On Behalf of | Apr 21, 2024 | Property Division

Pets are often treasured by their families. However, during a potentially tumultuous divorce process, the question of who gets custody of the pets – or how their needs should be addressed whatsoever – can become a contentious issue. Partially due to the stress of this kind of situation, concerns about pets being left at shelters in the wake of divorces have recently become increasingly visible issues of note.

As such, addressing pet ownership thoughtfully during a divorce is important. Doing so can help to better ensure that these cherished animals do not end up in shelters due to disputes between separating spouses.

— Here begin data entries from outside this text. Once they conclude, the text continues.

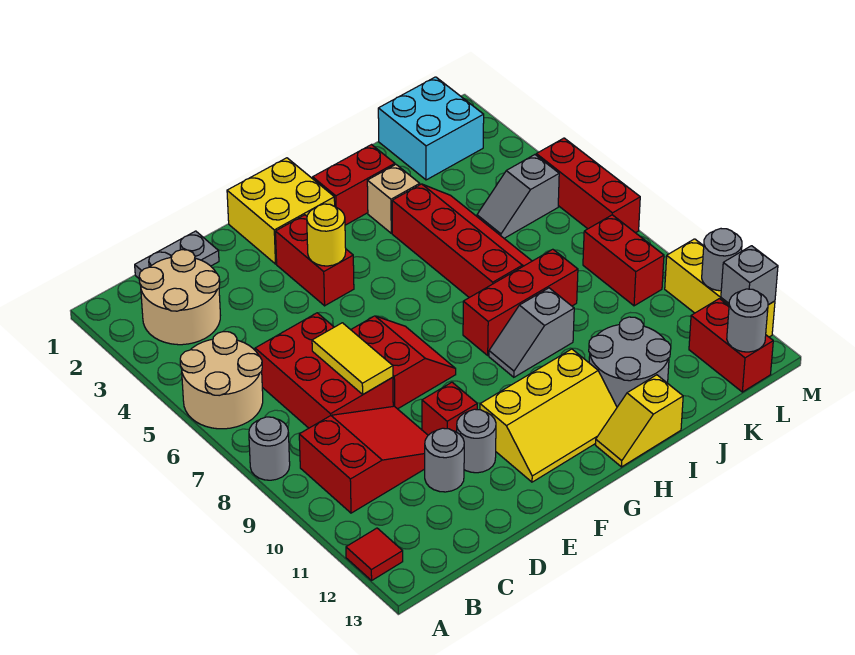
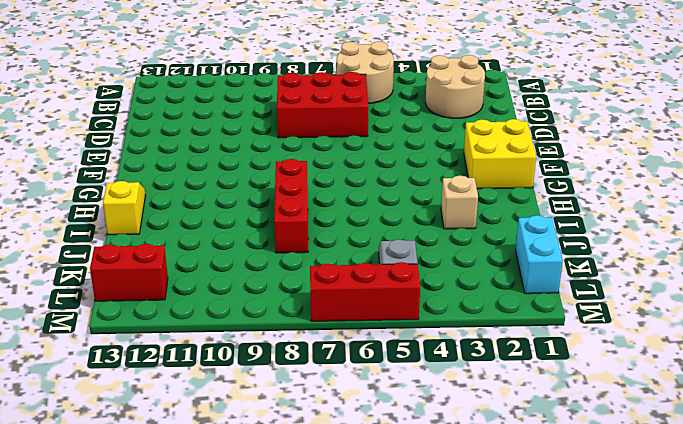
cyan brick K1:L1 level 1 -> cyan brick K1:L2 level 1
none -> grey round brick A8 level 1
none -> red tile A12 level 1
none -> red slope B9:D10 level 1 top B
none -> grey plate C1:D1 level 1

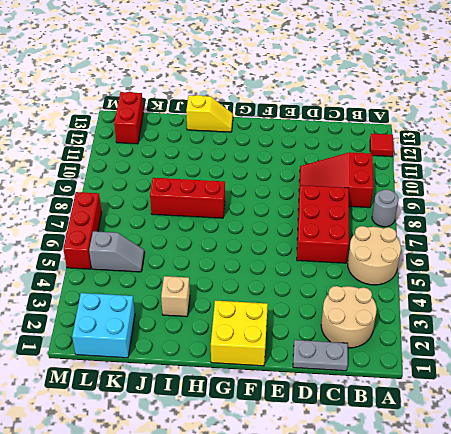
none -> grey round brick D11 level 1
none -> red slope E7:F8 level 1 top E
none -> red brick E10 level 1
none -> grey round brick E11 level 1

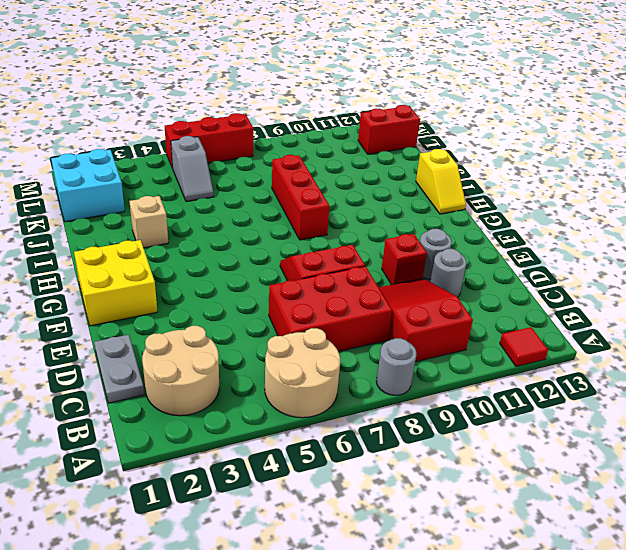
none -> red brick F3:F4 level 1
none -> yellow slope F11:H12 level 1 top 11
none -> red brick H2:I2 level 1
none -> grey slope H9:I9 level 1 top I

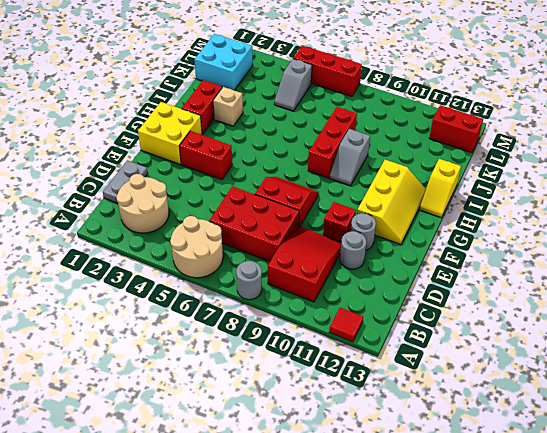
none -> red slope I4:J7 level 1 top I
none -> grey round brick I11:J12 level 1
none -> red brick L8:L9 level 1
none -> yellow brick M10:M12 level 1

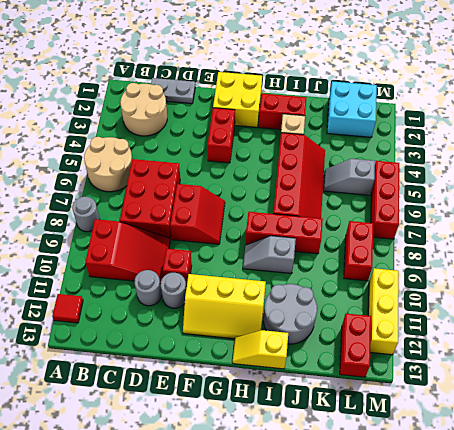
none -> yellow tile D7:D8 level 2
none -> yellow round brick F4 level 2
none -> grey round brick L13 level 2
none -> grey round brick M11 level 2

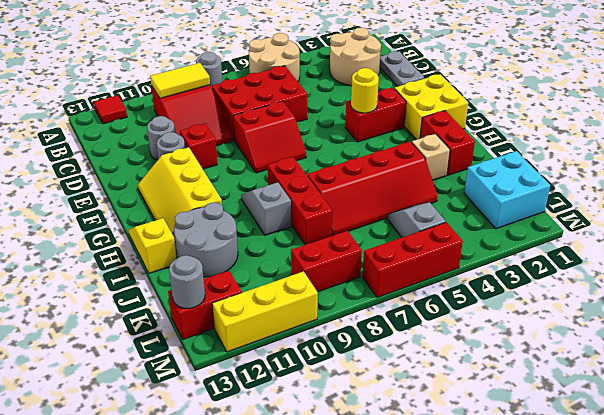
yellow tile B9:B10 level 2 -> yellow tile D7:D8 level 2
none -> grey round brick M11 level 2
none -> grey brick M12 level 2

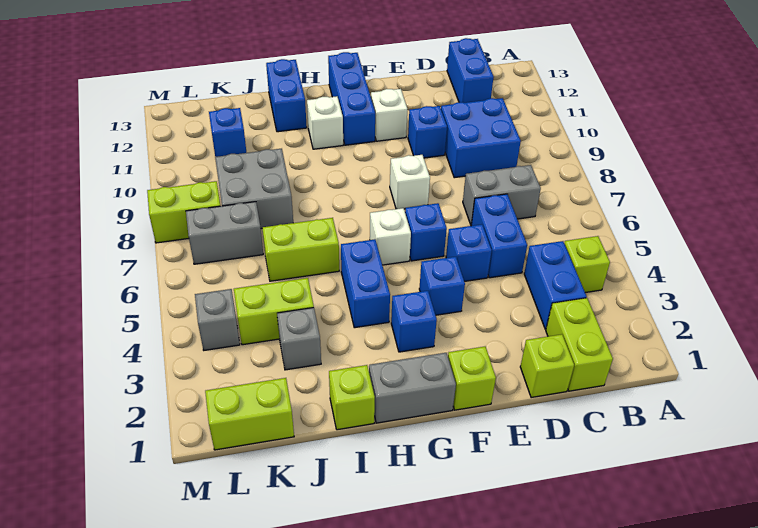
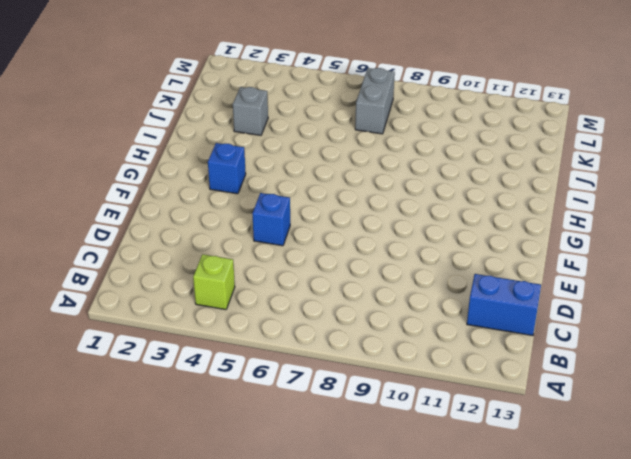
none -> lime brick C1:C2 level 1
none -> blue brick C3:C4 level 1
none -> grey brick C7:D7 level 1
none -> blue brick C9:D10 level 1

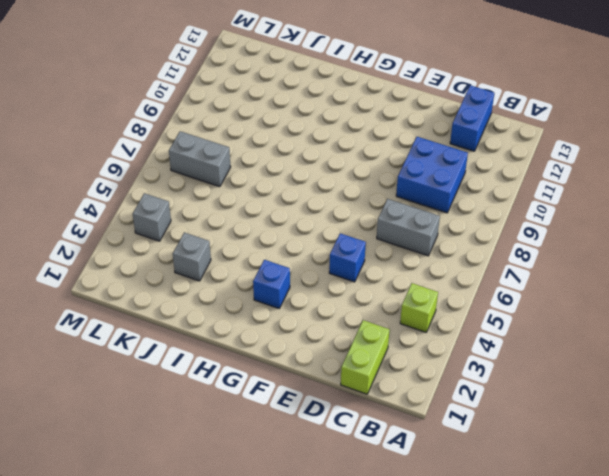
none -> blue brick C3:C4 level 1
none -> lime brick D1 level 1
none -> blue brick D5:D6 level 1
none -> blue brick E10 level 1

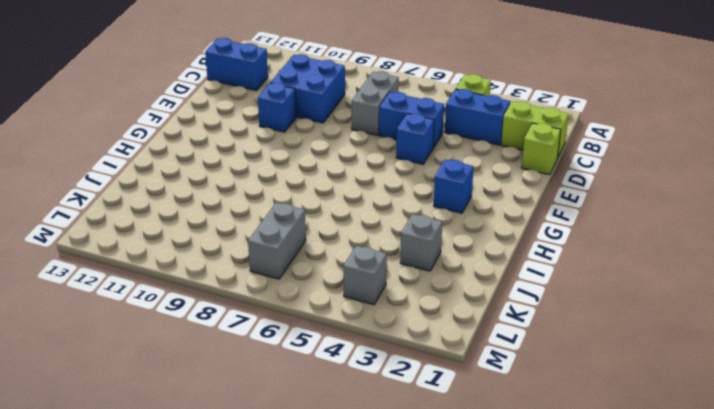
none -> lime brick F1 level 1
none -> blue brick F4 level 1
none -> blue brick F6 level 1
none -> white brick F8 level 1

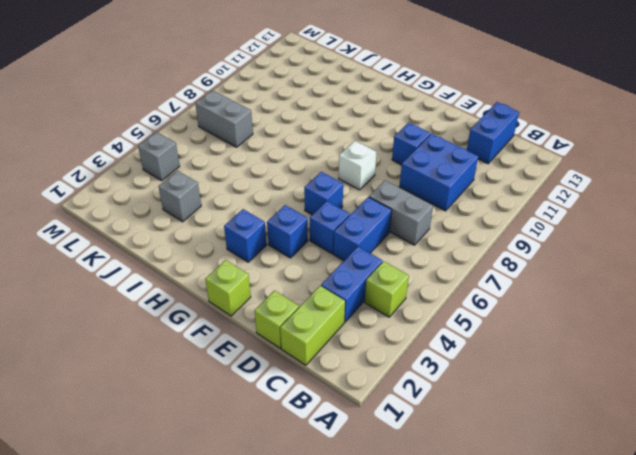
none -> white brick F11 level 1
none -> grey brick G1:H1 level 1
none -> white brick G6 level 1
none -> blue brick G11:G13 level 1

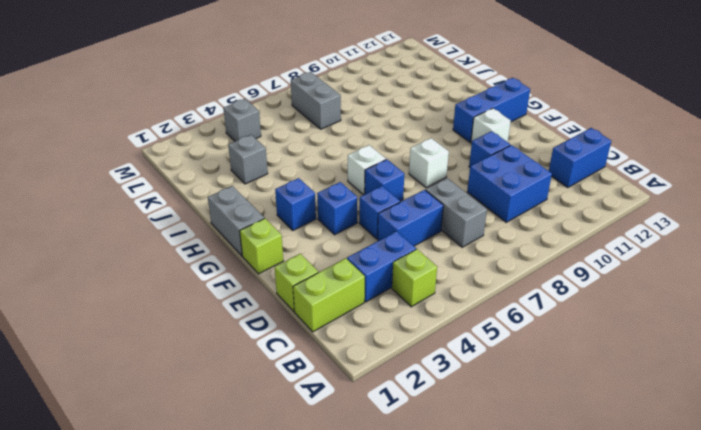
none -> blue brick H4:H5 level 1
none -> white brick H11 level 1
none -> lime brick I1 level 1
none -> lime brick I6:J6 level 1

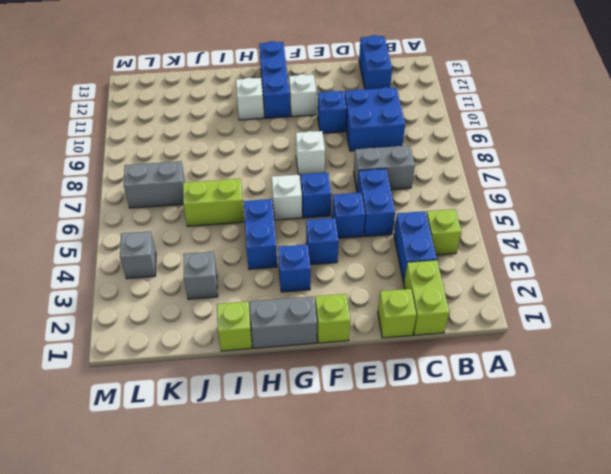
none -> blue brick I12:I13 level 1
none -> lime brick J4:K4 level 1
none -> grey brick J8:K9 level 1
none -> lime brick K1:L1 level 1

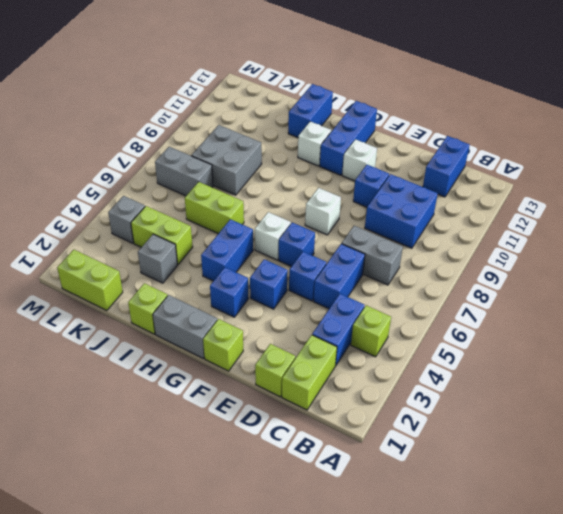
none -> blue brick K11 level 1
none -> lime brick L8:M8 level 1

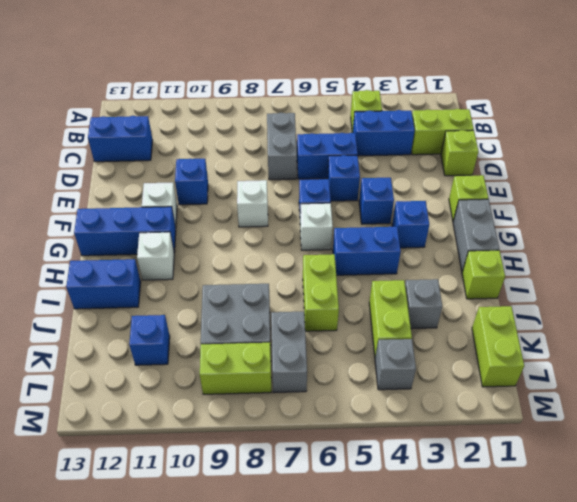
lime brick L8:L9 level 1 -> lime brick L8:M8 level 1
none -> blue brick C9:D10 level 1

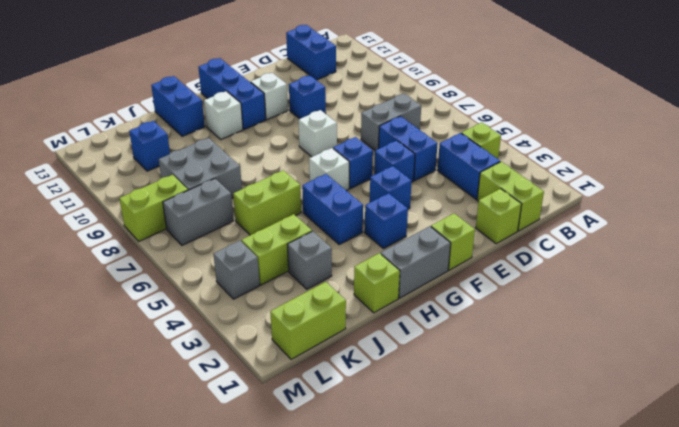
none -> blue brick C9:D10 level 1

Considerations to keep in mind

The first step in addressing pet custody concerns during divorce is recognizing the emotional significance of pets. Unlike other assets, pets have emotional bonds with their owners and can experience stress during upheavals. As such, when deciding on pet custody, the well-being of the animal should be at the forefront of discussions about what should happen next. For example:

  • Living Arrangements: Who has a living situation more suited to pet ownership? Consider factors like space, a yard for exercise, proximity to parks (if applicable) and the presence of other animals.
  • Work Schedules: Who has more time to care for the pet? Animals require attention and care, including walks, feeding and companionship.
  • Primary Caregiver: Who has taken on the responsibility of caring for the pet during the relationship? The primary caregiver often has a stronger bond with the pet, and maintaining that continuity can be less stressful for the animal.
  • Children’s Attachment: If children are involved, consider their attachment to the pet. Oftentimes, keeping the pet with the children can provide comfort and stability in a period of significant change.

Know that crafting a formal pet agreement can be part of your divorce proceedings. This agreement can detail custody arrangements, visitation rights and financial responsibilities related to the pet’s care. Couples can even decide on sole or joint custody, depending on what is best for the pet. Joint custody can include schedules similar to those used for children, wherein pets spend certain days with one owner and other days with the second.

Whatever you do, simply keep in mind that your pet is your responsibility, so it’s generally better to seek personalized guidance if you are feeling unsure than it is to place your pet in a shelter because you don’t know how to handle the situation post-divorce.